Forecast Uncertainty

Summary of Revenue Forecast Uncertainty for the Current Biennium

In Minnesota’s February 2026 Budget and Economic Forecast, total revenues for the FY 2026-27 biennium are forecast to be $67.464 billion. This forecast was constructed seventeen months before the current biennium closes. If this forecast has the same accuracy measured by the percentage of closing revenues as our previous seventeen-months-ahead forecasts, then, on average, FY 2026-27 closing revenues should be between $65.411 and $69.517 billion ($67.464 ± $2.053 billion). An alternative approach for determining a likely range for closing revenues uses statistical variation in the historic errors, and it gives a range of $63.997 to $70.931 billion ($67.464 ± $3.467 billion) for closing revenues with 90 percent statistical confidence.

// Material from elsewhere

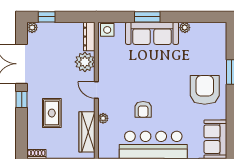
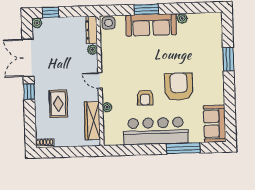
plant: (85, 62) -> (92, 50), width x0.53, depth x0.53
armchair: (205, 90) -> (179, 87), moved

Estimating Revenue Forecast Uncertainty

The difference between the level of revenues forecast and the amount actually collected at the end of a biennium—the forecast error—is a gauge of forecast accuracy. The mean absolute error (MAE) is the average of the errors’ absolute values (that is, treating negative and positive errors the same). Since accuracy in forecasting a single biennium’s revenues improves the closer we get to the end of the two-year period, we calculate separate errors for each time a biennium is part of the forecast: 32, 29, 20, 17, 8 and 5 months from actual. We then average those errors over FY 1990-91 to the most recent closed period, FY 2022-23. This report is the first to incorporate forecast errors calculated for the FY 2022-23 biennium.